Application entrypoint
From the entrypoint we will start the transient supervisor. It is important to note that the restart type will be restart: :transient
, in order to only restart the child if there is some bad behaviour.
defmodule TransientSupervisor.Application do
use Application
def start(_type, _args) do
# List all child processes to be supervised
children = [
%{
id: TransientSupervisor.TransientSupervisor,
start: {TransientSupervisor.TransientSupervisor, :start_link, []},
restart: :transient,
type: :supervisor
}
]
opts = [strategy: :one_for_one, name: TransientSupervisor]
Supervisor.start_link(children, opts)
end
end
Transient Supervisor
At this module we should differentiate two parts:
-
The
start_link()
andinit()
functions are related to the normal supervisor implementation. Two children will be started one of them will exit in 10 seconds and the other in 15 seconds. Also important to note that the restart policy will be againtransient
. -
The
stop_transient_supervisor()
is built with the idea of being called from an external process. At this function it is evaluated if there are any children still alive, in case there is no more children alive the transient supervisor will be stopped.
defmodule TransientSupervisor.TransientSupervisor do
require Logger
@moduledoc false
use Supervisor
def start_link(),
do: Supervisor.start_link(__MODULE__, [], name: __MODULE__)
def init(_arg) do
children = [
%{
id: :worker_10,
start: {TransientSupervisor.Worker, :start_link, [[10], [name: :worker_10]]},
restart: :transient
},
%{
id: :worker_15,
start: {TransientSupervisor.Worker, :start_link, [[15], [name: :worker_15]]},
restart: :transient
}
]
Supervisor.init(children, strategy: :one_for_one, restart: :transient)
end
def stop_transient_supervisor() do
case Supervisor.count_children(__MODULE__) do
%{active: 0} ->
Logger.debug("Let's destroy the supervisor")
Supervisor.stop(__MODULE__, :normal)
_ ->
:ok
end
end
end
Worker
This module has the most interesting part of the code. When starting the GenServer, it receives as argument the seconds to sleep before exiting, that is to simulate a real worker that will end at some point.
This number of seconds is sent at the init(..)
using Process.send_after(..)
, sending a message to the own process in order to sleep for that seconds and then stops the GenServer.
This stop is trapped at the terminate()
function.
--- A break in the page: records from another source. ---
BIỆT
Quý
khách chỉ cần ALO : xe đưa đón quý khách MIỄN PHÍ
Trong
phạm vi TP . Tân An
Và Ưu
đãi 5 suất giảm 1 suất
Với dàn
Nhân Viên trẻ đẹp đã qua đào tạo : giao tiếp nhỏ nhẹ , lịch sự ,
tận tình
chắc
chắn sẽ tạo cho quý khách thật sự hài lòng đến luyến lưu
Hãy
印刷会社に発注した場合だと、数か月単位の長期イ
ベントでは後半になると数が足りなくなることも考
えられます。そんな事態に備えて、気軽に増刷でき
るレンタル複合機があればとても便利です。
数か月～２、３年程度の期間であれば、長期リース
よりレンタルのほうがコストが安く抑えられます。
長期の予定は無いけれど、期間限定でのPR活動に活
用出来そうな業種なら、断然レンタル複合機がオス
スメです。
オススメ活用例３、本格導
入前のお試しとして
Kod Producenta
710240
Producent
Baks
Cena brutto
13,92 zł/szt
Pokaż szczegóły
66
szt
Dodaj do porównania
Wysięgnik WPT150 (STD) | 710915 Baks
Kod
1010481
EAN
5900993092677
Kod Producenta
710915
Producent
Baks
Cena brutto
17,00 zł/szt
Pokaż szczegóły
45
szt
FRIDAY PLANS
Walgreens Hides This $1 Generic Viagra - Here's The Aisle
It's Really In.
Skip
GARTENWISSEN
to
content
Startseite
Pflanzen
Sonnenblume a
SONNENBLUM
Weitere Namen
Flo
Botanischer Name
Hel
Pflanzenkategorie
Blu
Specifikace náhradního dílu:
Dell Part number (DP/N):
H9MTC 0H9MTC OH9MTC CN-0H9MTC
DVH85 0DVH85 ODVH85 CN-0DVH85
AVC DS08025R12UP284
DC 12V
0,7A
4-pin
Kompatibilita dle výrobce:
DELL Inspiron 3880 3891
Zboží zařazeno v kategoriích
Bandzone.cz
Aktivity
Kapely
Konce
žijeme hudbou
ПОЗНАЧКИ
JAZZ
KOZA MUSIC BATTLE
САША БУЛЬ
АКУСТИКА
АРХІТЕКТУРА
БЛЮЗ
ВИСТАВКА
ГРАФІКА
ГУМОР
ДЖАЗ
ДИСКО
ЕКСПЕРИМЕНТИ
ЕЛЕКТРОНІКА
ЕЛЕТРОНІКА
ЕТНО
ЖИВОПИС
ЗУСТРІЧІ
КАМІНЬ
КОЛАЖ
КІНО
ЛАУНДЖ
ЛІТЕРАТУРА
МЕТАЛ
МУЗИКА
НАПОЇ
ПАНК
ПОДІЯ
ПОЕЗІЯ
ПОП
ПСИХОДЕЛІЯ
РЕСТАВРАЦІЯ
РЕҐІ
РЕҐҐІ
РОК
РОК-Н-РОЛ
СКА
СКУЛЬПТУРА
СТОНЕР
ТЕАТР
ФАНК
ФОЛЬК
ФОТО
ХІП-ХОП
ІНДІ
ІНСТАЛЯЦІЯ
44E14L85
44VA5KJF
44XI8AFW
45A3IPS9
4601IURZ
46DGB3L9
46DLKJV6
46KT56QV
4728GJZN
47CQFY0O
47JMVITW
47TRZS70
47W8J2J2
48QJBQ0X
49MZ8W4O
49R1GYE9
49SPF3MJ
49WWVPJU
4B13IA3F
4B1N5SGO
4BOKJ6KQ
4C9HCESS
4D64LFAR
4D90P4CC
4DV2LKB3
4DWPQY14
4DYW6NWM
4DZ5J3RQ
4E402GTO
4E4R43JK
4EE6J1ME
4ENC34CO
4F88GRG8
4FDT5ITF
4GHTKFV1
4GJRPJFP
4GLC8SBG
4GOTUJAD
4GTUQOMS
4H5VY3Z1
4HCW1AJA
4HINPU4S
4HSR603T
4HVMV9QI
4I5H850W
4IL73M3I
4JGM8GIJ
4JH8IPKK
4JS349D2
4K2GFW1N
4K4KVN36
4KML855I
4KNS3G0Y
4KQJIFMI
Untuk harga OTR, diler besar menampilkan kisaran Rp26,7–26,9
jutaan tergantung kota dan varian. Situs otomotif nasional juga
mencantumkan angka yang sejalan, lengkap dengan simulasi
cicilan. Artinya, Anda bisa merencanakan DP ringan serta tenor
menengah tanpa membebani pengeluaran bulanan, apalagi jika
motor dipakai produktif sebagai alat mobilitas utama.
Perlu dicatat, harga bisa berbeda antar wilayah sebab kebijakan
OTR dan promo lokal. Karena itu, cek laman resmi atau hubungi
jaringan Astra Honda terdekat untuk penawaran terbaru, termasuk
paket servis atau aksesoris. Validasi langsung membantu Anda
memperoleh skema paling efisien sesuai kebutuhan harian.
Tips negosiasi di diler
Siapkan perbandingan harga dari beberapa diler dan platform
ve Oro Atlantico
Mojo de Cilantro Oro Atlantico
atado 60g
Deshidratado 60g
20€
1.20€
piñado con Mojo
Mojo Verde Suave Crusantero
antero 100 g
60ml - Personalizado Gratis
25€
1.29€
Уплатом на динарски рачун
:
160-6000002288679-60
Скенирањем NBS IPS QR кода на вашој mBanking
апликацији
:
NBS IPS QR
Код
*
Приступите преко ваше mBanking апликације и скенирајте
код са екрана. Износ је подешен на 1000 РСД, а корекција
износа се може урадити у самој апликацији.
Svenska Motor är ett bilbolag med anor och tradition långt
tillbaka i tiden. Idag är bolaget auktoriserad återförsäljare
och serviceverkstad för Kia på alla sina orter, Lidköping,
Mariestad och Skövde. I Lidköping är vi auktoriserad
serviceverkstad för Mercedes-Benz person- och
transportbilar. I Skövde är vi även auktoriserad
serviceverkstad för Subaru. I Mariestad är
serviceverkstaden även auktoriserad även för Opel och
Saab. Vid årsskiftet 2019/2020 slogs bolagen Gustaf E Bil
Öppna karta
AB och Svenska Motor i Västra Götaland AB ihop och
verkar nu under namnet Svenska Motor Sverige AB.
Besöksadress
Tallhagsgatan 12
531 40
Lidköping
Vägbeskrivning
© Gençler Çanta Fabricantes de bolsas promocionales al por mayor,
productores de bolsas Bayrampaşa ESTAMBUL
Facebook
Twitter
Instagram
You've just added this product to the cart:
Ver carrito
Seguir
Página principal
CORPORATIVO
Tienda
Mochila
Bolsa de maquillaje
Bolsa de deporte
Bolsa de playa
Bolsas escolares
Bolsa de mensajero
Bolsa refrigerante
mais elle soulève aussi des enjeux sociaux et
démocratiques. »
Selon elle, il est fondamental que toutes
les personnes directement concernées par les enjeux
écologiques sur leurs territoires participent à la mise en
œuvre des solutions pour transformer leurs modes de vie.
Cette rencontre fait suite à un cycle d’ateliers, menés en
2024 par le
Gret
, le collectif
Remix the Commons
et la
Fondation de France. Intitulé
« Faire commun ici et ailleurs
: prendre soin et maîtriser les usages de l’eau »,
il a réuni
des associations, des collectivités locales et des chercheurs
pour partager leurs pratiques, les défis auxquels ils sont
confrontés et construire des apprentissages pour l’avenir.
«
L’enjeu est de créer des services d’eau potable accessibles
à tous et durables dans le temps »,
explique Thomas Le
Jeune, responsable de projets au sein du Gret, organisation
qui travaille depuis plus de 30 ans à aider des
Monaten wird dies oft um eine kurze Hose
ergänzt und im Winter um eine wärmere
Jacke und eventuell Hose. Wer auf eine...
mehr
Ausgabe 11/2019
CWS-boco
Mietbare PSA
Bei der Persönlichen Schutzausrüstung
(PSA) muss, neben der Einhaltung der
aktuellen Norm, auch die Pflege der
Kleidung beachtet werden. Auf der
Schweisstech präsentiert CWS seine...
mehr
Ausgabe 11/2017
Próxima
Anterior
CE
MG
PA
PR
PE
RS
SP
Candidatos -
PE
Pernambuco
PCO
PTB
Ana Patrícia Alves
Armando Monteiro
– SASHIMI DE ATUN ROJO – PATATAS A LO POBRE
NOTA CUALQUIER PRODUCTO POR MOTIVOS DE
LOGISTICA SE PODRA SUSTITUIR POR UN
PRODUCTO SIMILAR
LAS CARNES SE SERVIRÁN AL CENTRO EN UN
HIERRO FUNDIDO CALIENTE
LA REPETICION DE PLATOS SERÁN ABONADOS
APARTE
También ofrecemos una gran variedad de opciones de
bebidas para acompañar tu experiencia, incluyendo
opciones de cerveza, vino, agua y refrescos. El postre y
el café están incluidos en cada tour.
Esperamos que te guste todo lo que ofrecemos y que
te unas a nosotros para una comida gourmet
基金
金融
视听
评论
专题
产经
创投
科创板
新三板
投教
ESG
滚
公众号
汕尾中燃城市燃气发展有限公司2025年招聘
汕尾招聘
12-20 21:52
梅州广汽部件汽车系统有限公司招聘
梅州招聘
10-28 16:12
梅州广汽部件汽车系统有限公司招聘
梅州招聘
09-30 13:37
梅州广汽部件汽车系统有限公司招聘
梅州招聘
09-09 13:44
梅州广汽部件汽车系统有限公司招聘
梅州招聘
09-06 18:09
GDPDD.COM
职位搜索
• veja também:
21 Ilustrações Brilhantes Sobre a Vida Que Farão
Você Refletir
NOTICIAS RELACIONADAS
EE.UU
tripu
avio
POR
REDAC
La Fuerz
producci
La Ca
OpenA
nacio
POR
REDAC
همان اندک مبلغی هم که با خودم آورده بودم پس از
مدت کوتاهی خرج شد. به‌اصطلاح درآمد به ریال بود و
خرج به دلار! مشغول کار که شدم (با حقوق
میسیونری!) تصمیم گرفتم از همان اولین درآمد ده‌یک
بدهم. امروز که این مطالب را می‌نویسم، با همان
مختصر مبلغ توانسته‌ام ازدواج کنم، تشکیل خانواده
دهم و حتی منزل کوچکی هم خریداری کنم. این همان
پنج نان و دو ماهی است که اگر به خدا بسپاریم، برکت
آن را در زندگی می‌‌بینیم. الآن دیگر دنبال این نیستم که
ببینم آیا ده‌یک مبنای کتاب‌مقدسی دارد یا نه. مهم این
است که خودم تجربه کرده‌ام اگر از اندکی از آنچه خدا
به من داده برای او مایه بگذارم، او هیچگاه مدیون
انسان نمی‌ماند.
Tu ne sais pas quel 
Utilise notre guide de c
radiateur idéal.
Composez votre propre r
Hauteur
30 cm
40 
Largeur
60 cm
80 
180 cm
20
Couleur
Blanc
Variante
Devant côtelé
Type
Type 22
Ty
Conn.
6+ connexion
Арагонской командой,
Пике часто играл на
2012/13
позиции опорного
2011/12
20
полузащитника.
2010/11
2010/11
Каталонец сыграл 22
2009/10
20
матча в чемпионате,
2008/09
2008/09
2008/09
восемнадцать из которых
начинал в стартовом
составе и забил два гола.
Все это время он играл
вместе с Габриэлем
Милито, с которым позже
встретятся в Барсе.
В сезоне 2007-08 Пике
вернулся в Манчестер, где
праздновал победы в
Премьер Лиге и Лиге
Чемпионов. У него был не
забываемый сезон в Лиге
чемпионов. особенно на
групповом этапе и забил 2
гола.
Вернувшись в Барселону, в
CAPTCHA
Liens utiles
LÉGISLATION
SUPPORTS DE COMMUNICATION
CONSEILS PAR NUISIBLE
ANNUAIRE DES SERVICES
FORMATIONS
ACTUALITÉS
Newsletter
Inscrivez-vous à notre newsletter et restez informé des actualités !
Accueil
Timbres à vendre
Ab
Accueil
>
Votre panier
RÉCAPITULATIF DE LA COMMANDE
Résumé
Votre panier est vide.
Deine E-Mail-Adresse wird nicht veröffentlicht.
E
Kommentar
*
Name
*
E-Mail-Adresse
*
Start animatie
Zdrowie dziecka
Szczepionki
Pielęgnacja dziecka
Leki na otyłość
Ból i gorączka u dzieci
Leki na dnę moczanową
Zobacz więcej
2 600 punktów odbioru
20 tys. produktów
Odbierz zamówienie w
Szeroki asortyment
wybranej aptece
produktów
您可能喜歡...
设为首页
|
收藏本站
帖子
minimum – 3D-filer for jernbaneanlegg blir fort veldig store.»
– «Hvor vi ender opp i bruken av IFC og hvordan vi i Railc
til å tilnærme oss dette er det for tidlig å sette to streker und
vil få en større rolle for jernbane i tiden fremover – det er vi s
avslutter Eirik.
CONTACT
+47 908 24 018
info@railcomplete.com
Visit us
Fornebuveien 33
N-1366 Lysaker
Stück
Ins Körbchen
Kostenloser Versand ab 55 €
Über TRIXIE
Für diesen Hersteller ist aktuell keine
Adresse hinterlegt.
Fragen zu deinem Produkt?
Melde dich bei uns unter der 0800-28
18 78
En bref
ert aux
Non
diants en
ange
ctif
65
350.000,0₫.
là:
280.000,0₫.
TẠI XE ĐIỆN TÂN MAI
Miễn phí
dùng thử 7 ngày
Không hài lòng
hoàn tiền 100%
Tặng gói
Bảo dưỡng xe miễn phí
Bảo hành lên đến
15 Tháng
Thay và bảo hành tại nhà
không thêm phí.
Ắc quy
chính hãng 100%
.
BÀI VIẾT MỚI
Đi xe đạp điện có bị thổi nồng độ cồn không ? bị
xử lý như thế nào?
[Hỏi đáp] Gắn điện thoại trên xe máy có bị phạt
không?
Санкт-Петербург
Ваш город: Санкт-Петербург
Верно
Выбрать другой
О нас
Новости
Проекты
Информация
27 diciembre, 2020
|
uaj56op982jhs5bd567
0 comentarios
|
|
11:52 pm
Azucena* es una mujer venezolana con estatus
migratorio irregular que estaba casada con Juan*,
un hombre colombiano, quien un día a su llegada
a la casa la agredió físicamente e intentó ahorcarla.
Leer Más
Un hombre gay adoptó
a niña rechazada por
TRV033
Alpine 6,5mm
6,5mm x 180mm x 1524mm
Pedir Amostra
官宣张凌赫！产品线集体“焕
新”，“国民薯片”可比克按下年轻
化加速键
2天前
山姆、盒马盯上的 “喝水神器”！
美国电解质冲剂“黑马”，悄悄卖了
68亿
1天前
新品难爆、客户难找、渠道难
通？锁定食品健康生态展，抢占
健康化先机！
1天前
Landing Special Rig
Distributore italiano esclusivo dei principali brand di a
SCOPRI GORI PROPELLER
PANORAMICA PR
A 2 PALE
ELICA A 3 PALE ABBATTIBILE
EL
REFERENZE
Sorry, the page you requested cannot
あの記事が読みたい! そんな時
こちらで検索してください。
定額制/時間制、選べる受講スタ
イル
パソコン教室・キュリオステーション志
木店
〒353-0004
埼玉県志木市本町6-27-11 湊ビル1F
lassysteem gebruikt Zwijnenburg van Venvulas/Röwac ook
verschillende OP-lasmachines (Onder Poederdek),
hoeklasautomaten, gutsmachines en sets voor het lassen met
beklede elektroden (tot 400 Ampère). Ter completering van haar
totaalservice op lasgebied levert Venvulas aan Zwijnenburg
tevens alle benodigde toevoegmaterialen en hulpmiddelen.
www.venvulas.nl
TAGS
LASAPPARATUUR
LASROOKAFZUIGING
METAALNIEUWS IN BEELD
This function launches an external process that will execute the function stop_transient_supervisor()
defined at the transient supervisor module. It is important to note that we should avoid executing the function inside the GenServer process since this will block the GenServer, so it wont exit succesfully.
defmodule TransientSupervisor.Worker do
require Logger
use GenServer
#######
# API #
#######
def start_link([seconds_to_end], opts),
do: GenServer.start_link(__MODULE__, [seconds_to_end], opts)
##############
# Callbackes #
##############
def init([seconds_to_sleep]) do
Process.send_after(self(), {:do_task, seconds_to_sleep}, 1_000)
{:ok, []}
end
def handle_info({:do_task, secs_to_sleep}, state) do
Logger.debug("#{inspect(self())} task will end in #{inspect(secs_to_sleep)} seconds")
:timer.sleep(secs_to_sleep * 1000)
{:stop, :normal, state}
end
def terminate(_reason, state) do
Logger.debug("#{inspect(self())} task is exiting")
Task.start(TransientSupervisor.TransientSupervisor, :stop_transient_supervisor, [])
{:ok, state}
end
end
Running it
Final notes
Although this seems like a valid approach that can fulfill the initial question, we should reconsider if it is good pattern to start a supervisor and later kill it, maybe we are doing some kind of OTP antipattern. Ideally a Supervisor should be something stable at the supervision tree.
Indead there is a discussion at Elixir forum where something related to this has been already posted. There other approaches that although can be quite more complex that the one posted here, they seems like a better appraoch at the OTP world.